(Stored data)
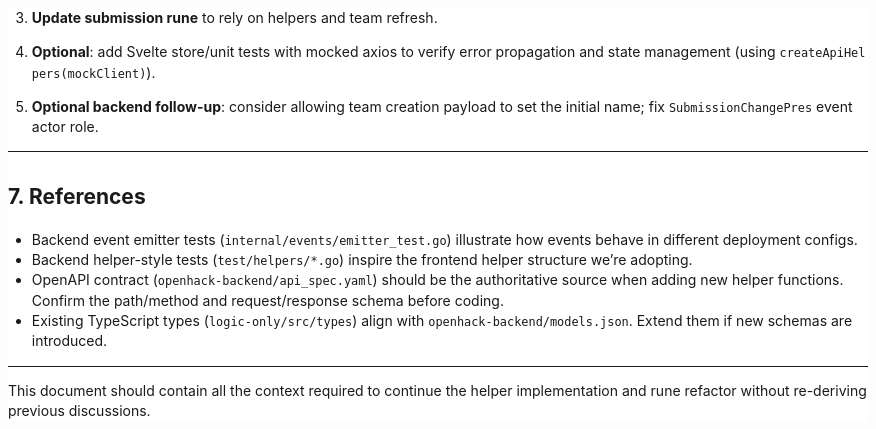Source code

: 3. **Update submission rune** to rely on helpers and team refresh.

4. **Optional**: add Svelte store/unit tests with mocked axios to verify error
   propagation and state management (using `createApiHelpers(mockClient)`).

5. **Optional backend follow-up**: consider allowing team creation payload to
   set the initial name; fix `SubmissionChangePres` event actor role.

---

## 7. References

- Backend event emitter tests (`internal/events/emitter_test.go`) illustrate
  how events behave in different deployment configs.
- Backend helper-style tests (`test/helpers/*.go`) inspire the frontend helper
  structure we’re adopting.
- OpenAPI contract (`openhack-backend/api_spec.yaml`) should be the authoritative
  source when adding new helper functions. Confirm the path/method and
  request/response schema before coding.
- Existing TypeScript types (`logic-only/src/types`) align with
  `openhack-backend/models.json`. Extend them if new schemas are introduced.

---

This document should contain all the context required to continue the helper
implementation and rune refactor without re-deriving previous discussions.
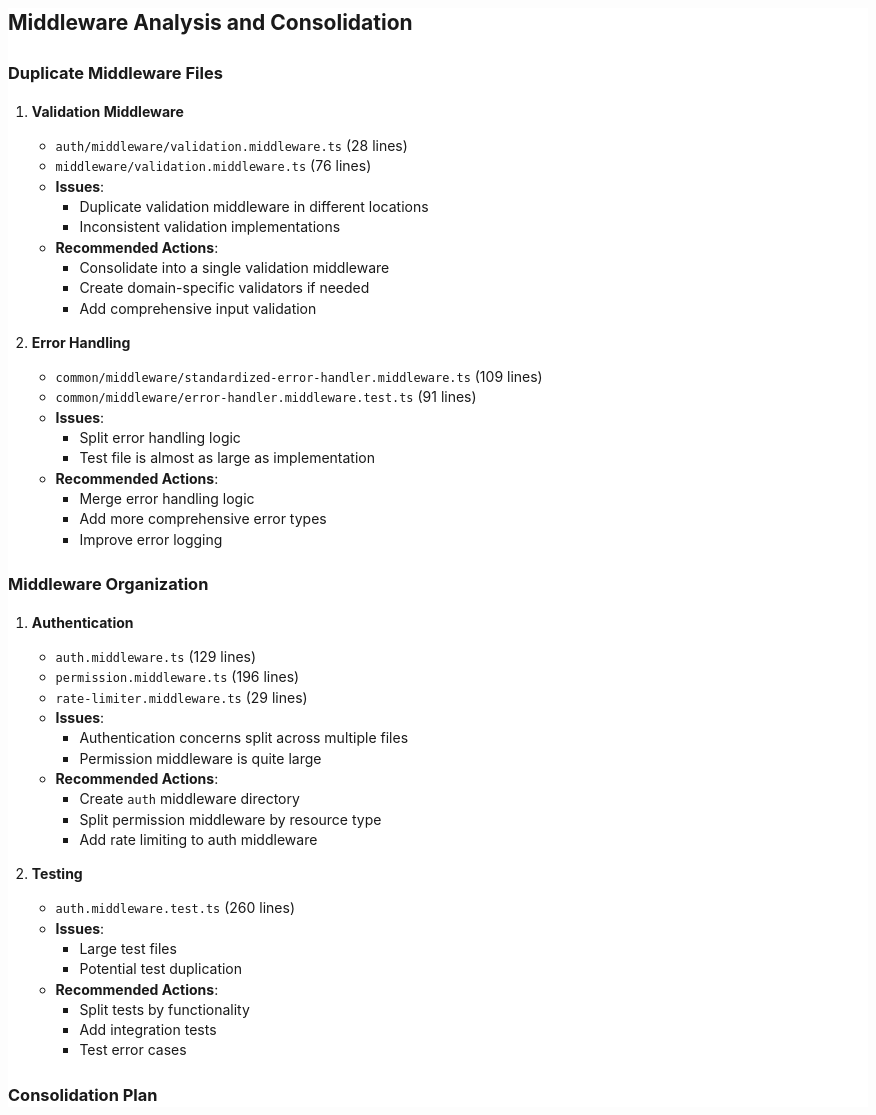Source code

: ## Middleware Analysis and Consolidation

### Duplicate Middleware Files

1. **Validation Middleware**
   - `auth/middleware/validation.middleware.ts` (28 lines)
   - `middleware/validation.middleware.ts` (76 lines)
   - **Issues**:
     - Duplicate validation middleware in different locations
     - Inconsistent validation implementations
   - **Recommended Actions**:
     - Consolidate into a single validation middleware
     - Create domain-specific validators if needed
     - Add comprehensive input validation

2. **Error Handling**
   - `common/middleware/standardized-error-handler.middleware.ts` (109 lines)
   - `common/middleware/error-handler.middleware.test.ts` (91 lines)
   - **Issues**:
     - Split error handling logic
     - Test file is almost as large as implementation
   - **Recommended Actions**:
     - Merge error handling logic
     - Add more comprehensive error types
     - Improve error logging

### Middleware Organization

1. **Authentication**
   - `auth.middleware.ts` (129 lines)
   - `permission.middleware.ts` (196 lines)
   - `rate-limiter.middleware.ts` (29 lines)
   - **Issues**:
     - Authentication concerns split across multiple files
     - Permission middleware is quite large
   - **Recommended Actions**:
     - Create `auth` middleware directory
     - Split permission middleware by resource type
     - Add rate limiting to auth middleware

2. **Testing**
   - `auth.middleware.test.ts` (260 lines)
   - **Issues**:
     - Large test files
     - Potential test duplication
   - **Recommended Actions**:
     - Split tests by functionality
     - Add integration tests
     - Test error cases

### Consolidation Plan

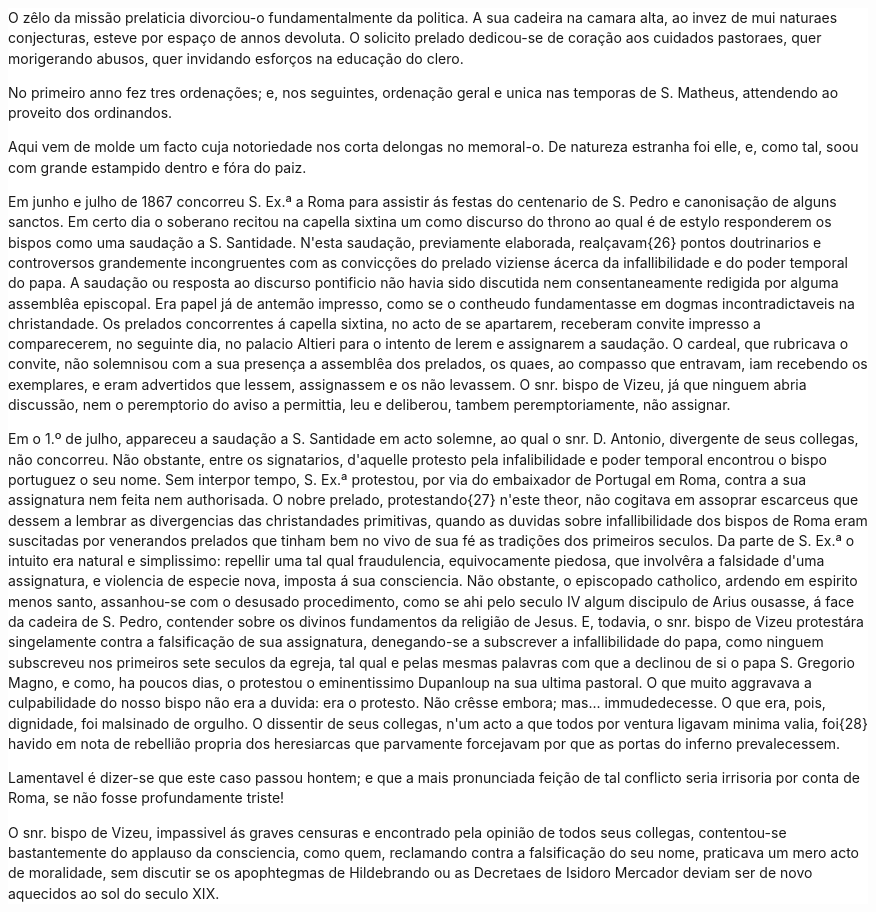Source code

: O zêlo da missão prelaticia divorciou-o fundamentalmente da politica. A sua cadeira na camara alta, ao invez de mui naturaes conjecturas, esteve por espaço de annos devoluta. O solicito prelado dedicou-se de coração aos cuidados pastoraes, quer morigerando abusos, quer invidando esforços na educação do clero.

No primeiro anno fez tres ordenações; e, nos seguintes, ordenação geral e unica nas temporas de S. Matheus, attendendo ao proveito dos ordinandos.

Aqui vem de molde um facto cuja notoriedade nos corta delongas no memoral-o. De natureza estranha foi elle, e, como tal, soou com grande estampido dentro e fóra do paiz.

Em junho e julho de 1867 concorreu S. Ex.ª a Roma para assistir ás festas do centenario de S. Pedro e canonisação de alguns sanctos. Em certo dia o soberano recitou na capella sixtina um como discurso do throno ao qual é de estylo responderem os bispos como uma saudação a S. Santidade. N'esta saudação, previamente elaborada, realçavam{26} pontos doutrinarios e controversos grandemente incongruentes com as convicções do prelado viziense ácerca da infallibilidade e do poder temporal do papa. A saudação ou resposta ao discurso pontificio não havia sido discutida nem consentaneamente redigida por alguma assemblêa episcopal. Era papel já de antemão impresso, como se o contheudo fundamentasse em dogmas incontradictaveis na christandade. Os prelados concorrentes á capella sixtina, no acto de se apartarem, receberam convite impresso a comparecerem, no seguinte dia, no palacio Altieri para o intento de lerem e assignarem a saudação. O cardeal, que rubricava o convite, não solemnisou com a sua presença a assemblêa dos prelados, os quaes, ao compasso que entravam, iam recebendo os exemplares, e eram advertidos que lessem, assignassem e os não levassem. O snr. bispo de Vizeu, já que ninguem abria discussão, nem o peremptorio do aviso a permittia, leu e deliberou, tambem peremptoriamente, não assignar.

Em o 1.º de julho, appareceu a saudação a S. Santidade em acto solemne, ao qual o snr. D. Antonio, divergente de seus collegas, não concorreu. Não obstante, entre os signatarios, d'aquelle protesto pela infalibilidade e poder temporal encontrou o bispo portuguez o seu nome. Sem interpor tempo, S. Ex.ª protestou, por via do embaixador de Portugal em Roma, contra a sua assignatura nem feita nem authorisada. O nobre prelado, protestando{27} n'este theor, não cogitava em assoprar escarceus que dessem a lembrar as divergencias das christandades primitivas, quando as duvidas sobre infallibilidade dos bispos de Roma eram suscitadas por venerandos prelados que tinham bem no vivo de sua fé as tradições dos primeiros seculos. Da parte de S. Ex.ª o intuito era natural e simplissimo: repellir uma tal qual fraudulencia, equivocamente piedosa, que involvêra a falsidade d'uma assignatura, e violencia de especie nova, imposta á sua consciencia. Não obstante, o episcopado catholico, ardendo em espirito menos santo, assanhou-se com o desusado procedimento, como se ahi pelo seculo IV algum discipulo de Arius ousasse, á face da cadeira de S. Pedro, contender sobre os divinos fundamentos da religião de Jesus. E, todavia, o snr. bispo de Vizeu protestára singelamente contra a falsificação de sua assignatura, denegando-se a subscrever a infallibilidade do papa, como ninguem subscreveu nos primeiros sete seculos da egreja, tal qual e pelas mesmas palavras com que a declinou de si o papa S. Gregorio Magno, e como, ha poucos dias, o protestou o eminentissimo Dupanloup na sua ultima pastoral. O que muito aggravava a culpabilidade do nosso bispo não era a duvida: era o protesto. Não crêsse embora; mas... immudedecesse. O que era, pois, dignidade, foi malsinado de orgulho. O dissentir de seus collegas, n'um acto a que todos por ventura ligavam minima valia, foi{28} havido em nota de rebellião propria dos heresiarcas que parvamente forcejavam por que as portas do inferno prevalecessem.

Lamentavel é dizer-se que este caso passou hontem; e que a mais pronunciada feição de tal conflicto seria irrisoria por conta de Roma, se não fosse profundamente triste!

O snr. bispo de Vizeu, impassivel ás graves censuras e encontrado pela opinião de todos seus collegas, contentou-se bastantemente do applauso da consciencia, como quem, reclamando contra a falsificação do seu nome, praticava um mero acto de moralidade, sem discutir se os apophtegmas de Hildebrando ou as Decretaes de Isidoro Mercador deviam ser de novo aquecidos ao sol do seculo XIX.
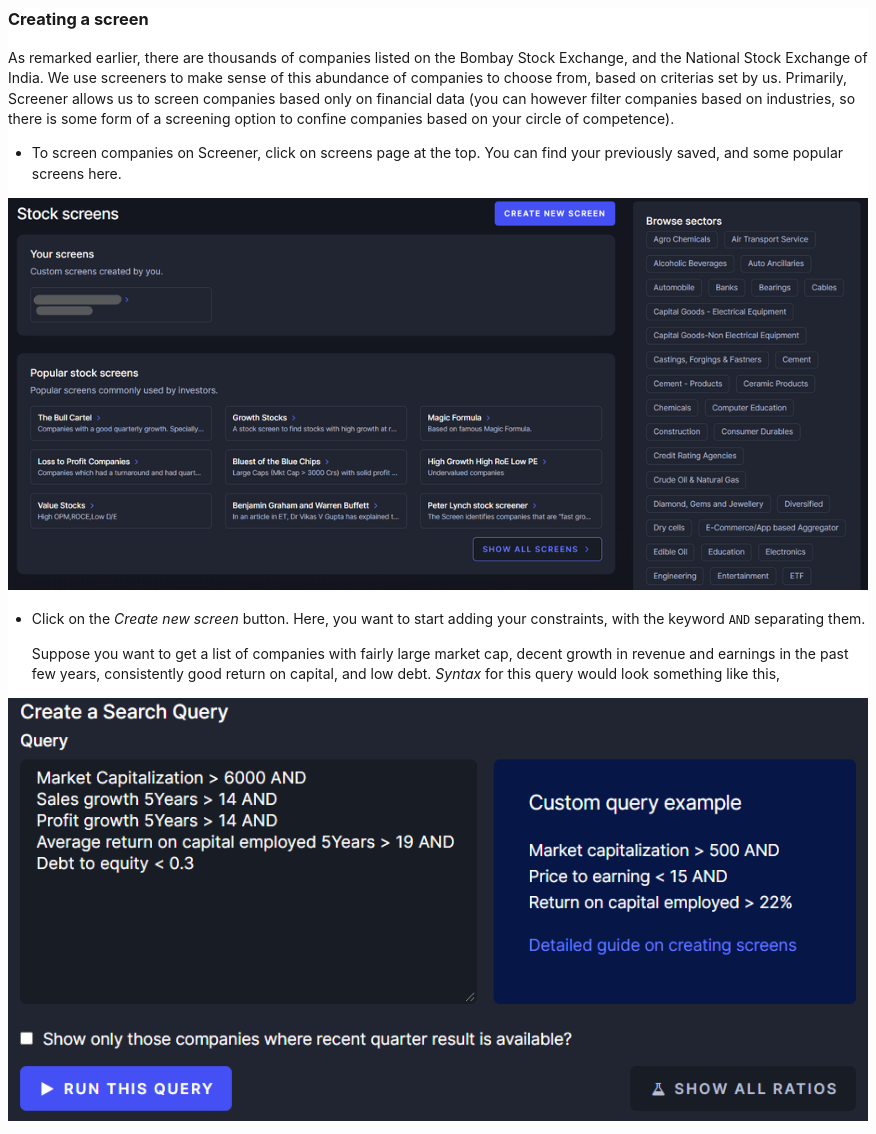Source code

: ### Creating a screen

As remarked earlier, there are thousands of companies listed on the Bombay Stock Exchange, and the National Stock Exchange of India. We use screeners to make sense of this abundance of companies to choose from, based on criterias set by us. Primarily, Screener allows us to screen companies based only on financial data \(you can however filter companies based on industries, so there is some form of a screening option to confine companies based on your circle of competence\).

* To screen companies on Screener, click on screens page at the top. You can find your previously saved, and some popular screens here.

![Screens page on Screener](../.gitbook/assets/screener-20.png)

* Click on the _Create new screen_ button. Here, you want to start adding your constraints, with the keyword `AND` separating them.  


  Suppose you want to get a list of companies with fairly large market cap, decent growth in revenue and earnings in the past few years, consistently good return on capital, and low debt. _Syntax_ for this query would look something like this,

![Create a Query dialogue on Screener](../.gitbook/assets/screener-21.png)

### Exercise objective
All that is wanted is the number of lines in the records that include the string "common".

### Response to this exercise
2